At this she draws a deep sigh, fixing her eyes sadly enough on the perspective, as if she were thinking rather of her absent lover than the business in hand. Somewhat nettled to find she prized my efforts on her behalf so lightly, I proceeded to show her the advantages of this arrangement, adding that, to make her property the surer, I had consented to manage both her affairs and Mr. Godwin’s when they were married.
“And so,” says I, in conclusion, “you may have what money you want, and dispose of it as you will, and I’ll answer for it Mr. Godwin shall never be a penny the wiser.”

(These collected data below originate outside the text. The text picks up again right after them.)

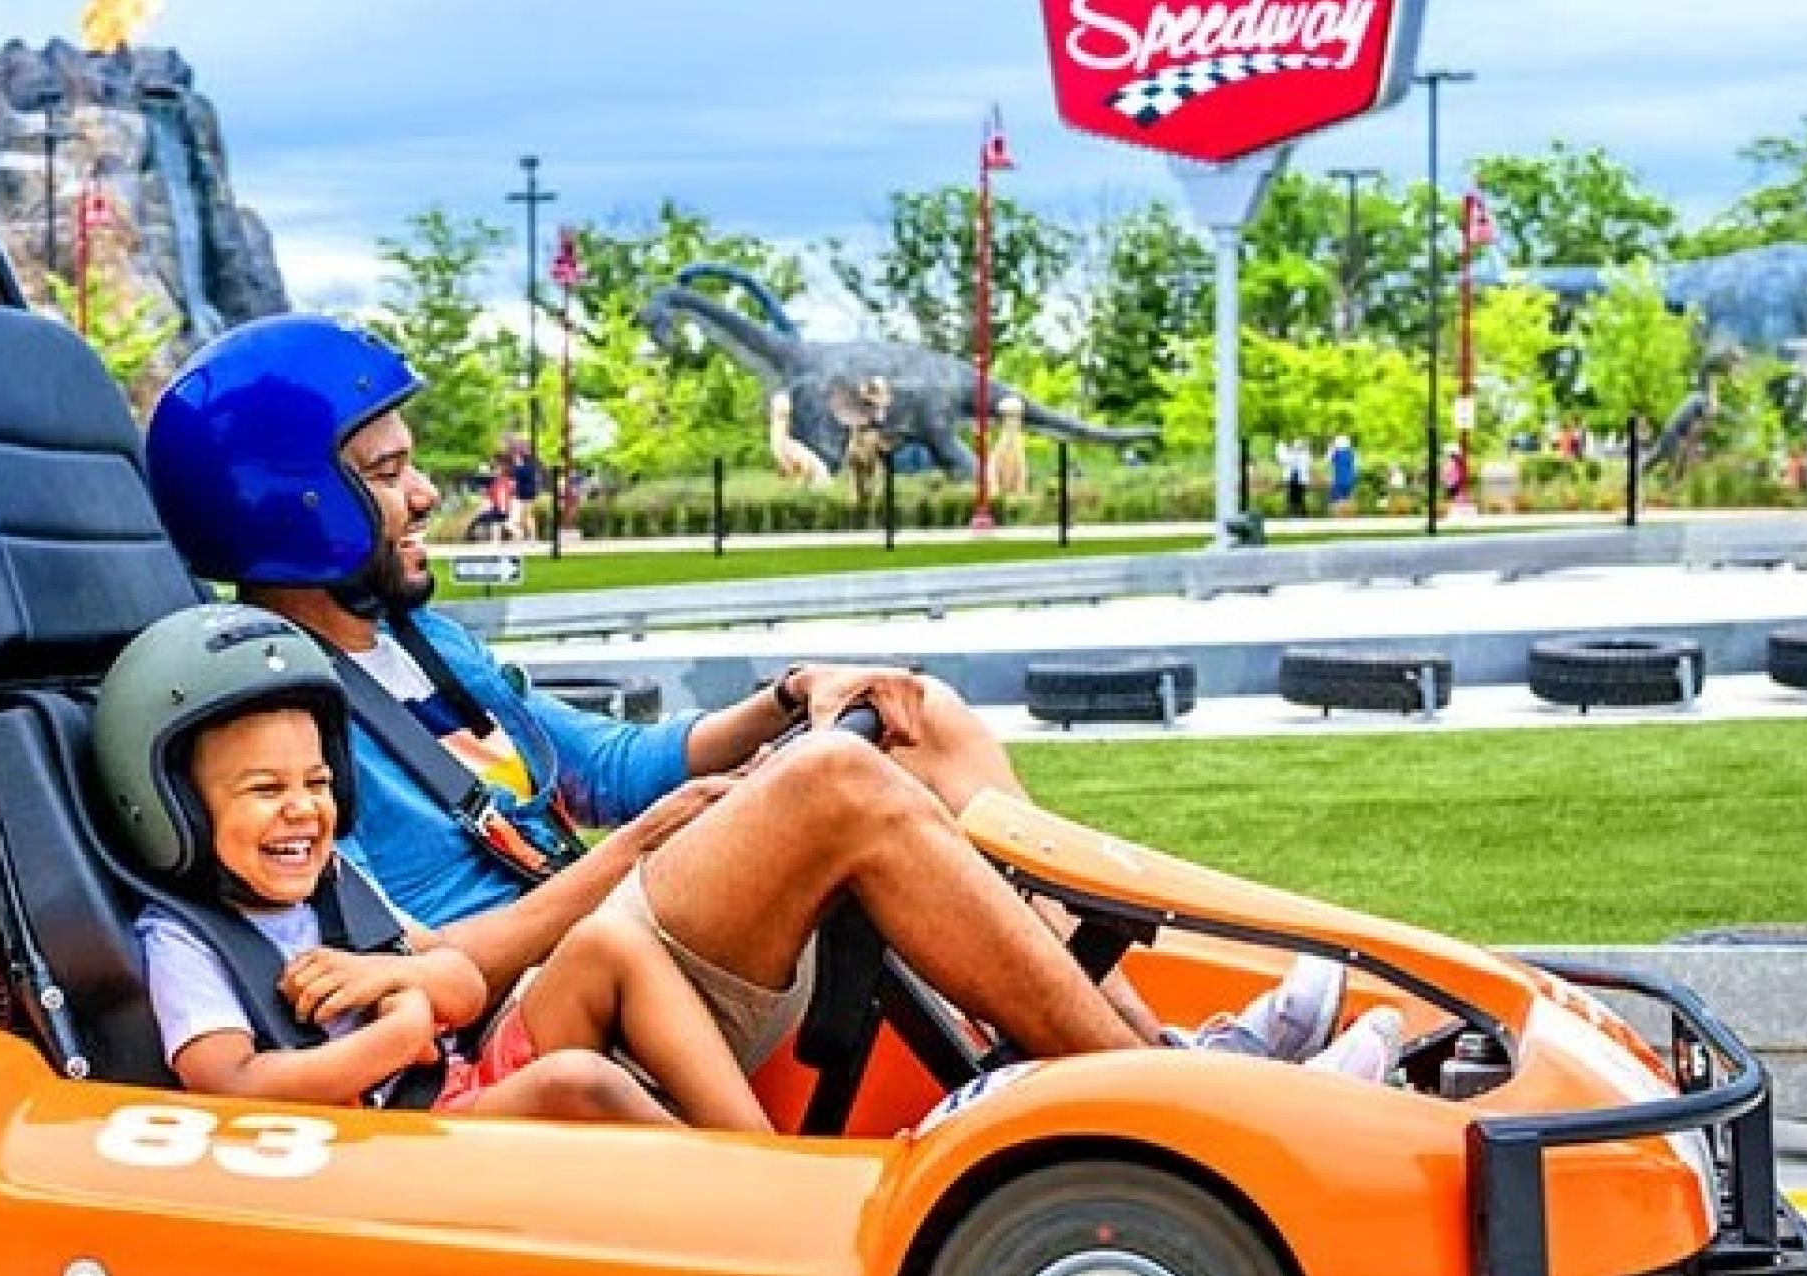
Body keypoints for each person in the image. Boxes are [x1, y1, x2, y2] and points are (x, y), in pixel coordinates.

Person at [145, 315, 1402, 1088]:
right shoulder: (274, 731)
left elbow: (613, 764)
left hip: (634, 937)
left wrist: (791, 699)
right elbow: (407, 966)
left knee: (909, 712)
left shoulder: (424, 641)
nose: (427, 495)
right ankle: (1189, 1106)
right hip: (547, 1012)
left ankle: (1162, 1055)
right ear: (293, 504)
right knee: (838, 781)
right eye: (386, 474)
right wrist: (645, 847)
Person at [98, 604, 773, 1128]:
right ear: (176, 808)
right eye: (266, 789)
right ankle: (746, 1202)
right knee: (576, 1081)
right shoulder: (186, 940)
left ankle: (764, 1155)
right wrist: (400, 1033)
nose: (302, 808)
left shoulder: (338, 881)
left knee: (611, 943)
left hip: (449, 1085)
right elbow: (231, 1084)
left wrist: (397, 975)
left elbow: (462, 985)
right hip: (390, 1141)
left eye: (319, 782)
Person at [1325, 435, 1358, 513]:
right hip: (1349, 480)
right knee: (1347, 500)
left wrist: (1330, 448)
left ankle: (1339, 514)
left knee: (1336, 503)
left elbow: (1328, 461)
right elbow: (1355, 467)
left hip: (1338, 480)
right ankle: (1346, 514)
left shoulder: (1336, 453)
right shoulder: (1351, 453)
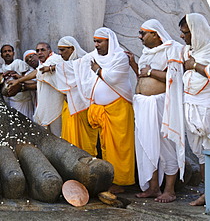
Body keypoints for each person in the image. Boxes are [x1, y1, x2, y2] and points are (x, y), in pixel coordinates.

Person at [41, 28, 135, 193]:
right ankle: (108, 178)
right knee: (105, 146)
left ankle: (121, 181)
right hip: (100, 109)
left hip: (119, 108)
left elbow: (113, 78)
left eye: (100, 41)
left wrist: (98, 70)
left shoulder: (119, 57)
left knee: (119, 147)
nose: (96, 45)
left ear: (109, 42)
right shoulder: (92, 57)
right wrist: (53, 68)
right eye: (95, 41)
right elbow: (73, 67)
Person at [128, 19, 185, 203]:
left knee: (166, 146)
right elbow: (141, 75)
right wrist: (134, 65)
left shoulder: (172, 48)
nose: (140, 37)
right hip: (143, 104)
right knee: (146, 146)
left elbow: (175, 76)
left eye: (143, 33)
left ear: (155, 34)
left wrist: (151, 72)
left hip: (161, 104)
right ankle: (153, 188)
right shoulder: (146, 53)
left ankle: (169, 190)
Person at [41, 36, 99, 155]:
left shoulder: (85, 61)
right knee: (70, 142)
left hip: (84, 110)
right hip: (69, 109)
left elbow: (73, 68)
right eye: (59, 50)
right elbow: (63, 69)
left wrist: (52, 68)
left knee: (86, 143)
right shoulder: (64, 65)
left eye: (63, 50)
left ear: (72, 49)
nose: (60, 53)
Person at [179, 13, 210, 206]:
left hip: (207, 107)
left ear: (196, 32)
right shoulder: (187, 52)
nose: (183, 36)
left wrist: (195, 65)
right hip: (191, 107)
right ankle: (207, 192)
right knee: (200, 153)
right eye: (182, 33)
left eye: (186, 33)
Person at [8, 42, 64, 136]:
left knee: (58, 134)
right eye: (37, 50)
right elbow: (37, 81)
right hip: (48, 103)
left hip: (57, 103)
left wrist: (18, 81)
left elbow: (37, 73)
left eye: (42, 50)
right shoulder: (43, 63)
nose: (40, 52)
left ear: (49, 51)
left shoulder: (54, 59)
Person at [0, 44, 34, 119]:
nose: (7, 53)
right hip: (13, 100)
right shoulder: (1, 70)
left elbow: (28, 78)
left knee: (29, 121)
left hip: (25, 99)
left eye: (9, 51)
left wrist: (17, 76)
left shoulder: (19, 63)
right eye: (5, 52)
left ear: (13, 53)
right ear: (1, 55)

“Do what you find is necessary,” says she, with passion. “But for mercy’s sake say no more on this matter to me. For all these hints do stab my heart like sharp knives.”
Not reading rightly the cause of her petulance, I was at first disposed to resent it; but, reflecting that a maiden is no more responsible for her tongue than a donkey for his heels in this season of life (but both must be for ever a-flying out at some one when parted from the object of their affections), I held my peace; and so we walked on in sullen silence for a space; then, turning suddenly upon me, she cries in a trembling voice:
“Won’t you say something to me? Can’t you see that I am unhappy?”

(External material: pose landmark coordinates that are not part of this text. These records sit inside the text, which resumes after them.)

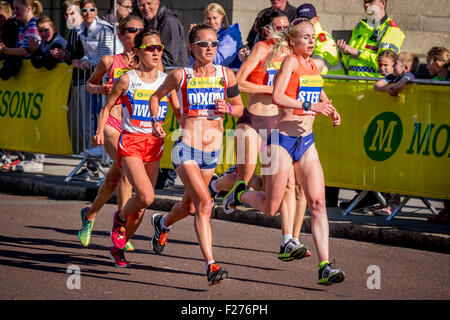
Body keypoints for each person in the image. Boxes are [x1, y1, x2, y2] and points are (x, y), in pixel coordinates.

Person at [223, 20, 345, 286]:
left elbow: (318, 91)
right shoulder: (290, 61)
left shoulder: (314, 65)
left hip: (307, 142)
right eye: (305, 38)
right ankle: (239, 193)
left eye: (313, 37)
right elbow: (278, 96)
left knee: (318, 204)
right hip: (283, 140)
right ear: (293, 41)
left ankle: (325, 266)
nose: (311, 42)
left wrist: (329, 107)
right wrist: (308, 105)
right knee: (271, 208)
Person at [210, 8, 309, 261]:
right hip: (253, 120)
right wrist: (272, 88)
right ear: (267, 31)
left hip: (278, 124)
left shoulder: (290, 53)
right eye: (280, 27)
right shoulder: (262, 49)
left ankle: (288, 240)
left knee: (285, 183)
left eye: (288, 26)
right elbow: (239, 82)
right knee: (248, 178)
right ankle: (216, 186)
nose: (286, 31)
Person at [149, 24, 244, 285]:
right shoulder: (181, 75)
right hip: (186, 147)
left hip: (211, 151)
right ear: (192, 47)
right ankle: (211, 265)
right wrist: (157, 121)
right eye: (204, 44)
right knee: (204, 203)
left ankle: (162, 224)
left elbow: (239, 108)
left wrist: (229, 108)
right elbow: (156, 97)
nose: (210, 48)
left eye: (214, 44)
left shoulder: (227, 75)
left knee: (190, 206)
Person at [95, 28, 179, 267]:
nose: (156, 52)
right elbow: (106, 107)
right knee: (146, 196)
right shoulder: (127, 79)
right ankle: (119, 217)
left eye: (159, 48)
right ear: (138, 51)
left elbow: (178, 112)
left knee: (141, 208)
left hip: (154, 145)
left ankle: (118, 248)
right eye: (150, 48)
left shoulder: (167, 80)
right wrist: (100, 131)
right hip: (131, 141)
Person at [78, 16, 143, 250]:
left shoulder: (148, 63)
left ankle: (90, 214)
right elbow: (89, 84)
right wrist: (102, 88)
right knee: (127, 170)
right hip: (111, 122)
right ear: (121, 34)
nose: (135, 35)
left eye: (139, 31)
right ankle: (121, 228)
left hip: (135, 126)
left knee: (115, 177)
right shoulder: (109, 60)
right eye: (130, 31)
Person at [137, 0, 189, 188]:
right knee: (162, 124)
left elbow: (168, 56)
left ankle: (169, 173)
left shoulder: (168, 20)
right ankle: (160, 171)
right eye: (141, 4)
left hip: (173, 81)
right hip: (161, 82)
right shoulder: (149, 21)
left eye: (149, 3)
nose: (145, 7)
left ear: (158, 2)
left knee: (175, 124)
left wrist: (143, 62)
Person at [337, 0, 405, 78]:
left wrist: (358, 53)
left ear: (382, 3)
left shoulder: (391, 30)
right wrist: (346, 53)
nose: (366, 5)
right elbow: (348, 64)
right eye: (365, 1)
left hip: (375, 86)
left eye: (370, 1)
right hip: (353, 85)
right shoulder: (360, 27)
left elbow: (388, 66)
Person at [425, 46, 449, 225]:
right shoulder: (435, 78)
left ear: (438, 64)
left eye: (428, 63)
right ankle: (446, 209)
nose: (426, 66)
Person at [296, 3, 345, 76]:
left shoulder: (324, 40)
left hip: (331, 84)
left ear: (316, 19)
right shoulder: (297, 37)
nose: (305, 22)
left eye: (308, 19)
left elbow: (317, 68)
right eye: (301, 19)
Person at [136, 0, 188, 67]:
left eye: (149, 3)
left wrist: (143, 64)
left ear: (157, 3)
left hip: (172, 72)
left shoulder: (169, 21)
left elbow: (169, 57)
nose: (146, 8)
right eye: (142, 5)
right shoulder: (146, 22)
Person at [190, 2, 243, 69]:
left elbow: (220, 60)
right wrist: (195, 37)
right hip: (204, 74)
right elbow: (192, 62)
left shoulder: (231, 35)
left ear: (223, 18)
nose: (211, 22)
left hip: (229, 76)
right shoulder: (206, 33)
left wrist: (200, 44)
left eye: (215, 18)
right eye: (209, 18)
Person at [0, 1, 20, 80]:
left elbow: (12, 46)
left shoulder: (11, 24)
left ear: (8, 12)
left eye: (0, 16)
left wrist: (3, 50)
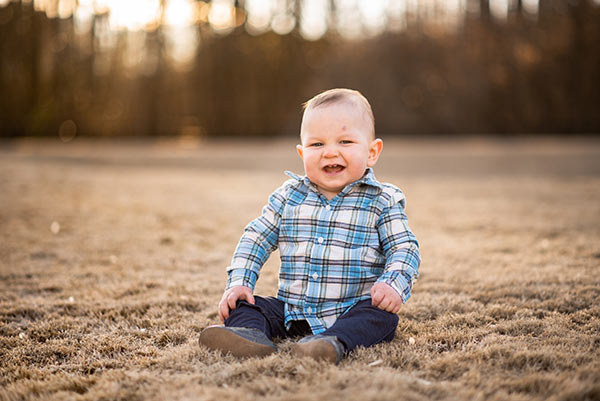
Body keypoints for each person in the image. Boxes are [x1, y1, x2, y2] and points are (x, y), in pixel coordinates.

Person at [199, 88, 420, 363]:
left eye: (345, 141)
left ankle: (332, 342)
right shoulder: (288, 197)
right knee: (244, 305)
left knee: (381, 318)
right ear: (302, 152)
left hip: (353, 309)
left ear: (372, 152)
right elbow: (255, 238)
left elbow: (404, 248)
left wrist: (392, 284)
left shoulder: (382, 200)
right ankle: (249, 335)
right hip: (293, 311)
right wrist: (239, 282)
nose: (329, 152)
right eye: (317, 145)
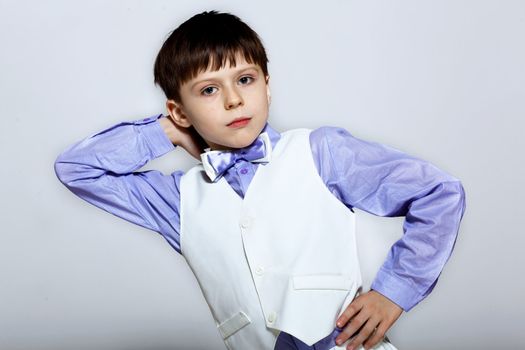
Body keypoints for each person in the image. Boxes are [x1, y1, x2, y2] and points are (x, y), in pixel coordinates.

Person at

And now, seeing her eyes full of tears, her lips quivering, and her face drawn with pain, my heart melted in a moment; so, taking her arm under mine and pressing it to my side, I bade her be of good cheer, for her lover would return in a day or two at the outside.
“No, not of him,—not of him,” she entreats. “Talk to me of indifferent things.”
So, thinking to turn her thoughts to another furrow, I told her how I had been to visit her father at Greenwich.
“My father,” says she, stopping short. “Oh, what a heartless, selfish creature am I! I have not thought of him in my happiness. Nay, had he been dead I could not have forgot him more. You saw him—is he well?”